The beauty and tranquility of wilderness is often taken for granted. I'm sure there are many people who have never even set foot inside a forest. The peacefulness that radiates from wilderness is what makes it great. I love taking a walk through the woods. Being out in nature walking among the wildlife, breathing in the fresh air and enjoying something so natural is a feeling you can't find anywhere else. As a species we should stop ruining one of the last natural connections we have with our earth.

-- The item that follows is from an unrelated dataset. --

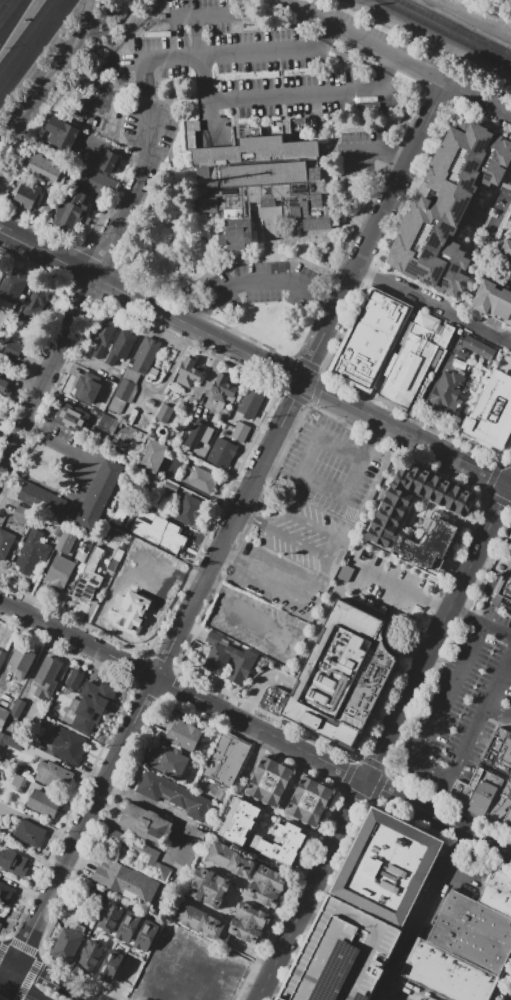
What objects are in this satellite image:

Everyone talks about going green and saving the trees, but I feel it is put on the back burner most of the time. We are very "right now" kind of people. If we want something we need it right then. If we want a new mall, then we will just chop down ten more acres and build one. I find it mind blowing how we talk about saving the earth so much, but only if it means we don't have to lose our shiny new SUV. To me it's a joke. We are going to keep pushing and pushing until the earth finally pushes back. I don't think we fully have come to grips with how powerful the earth is. It is a living thing, and no living thing goes down without a fight.

So I leave you with this. What happens when the earth decides it's had enough?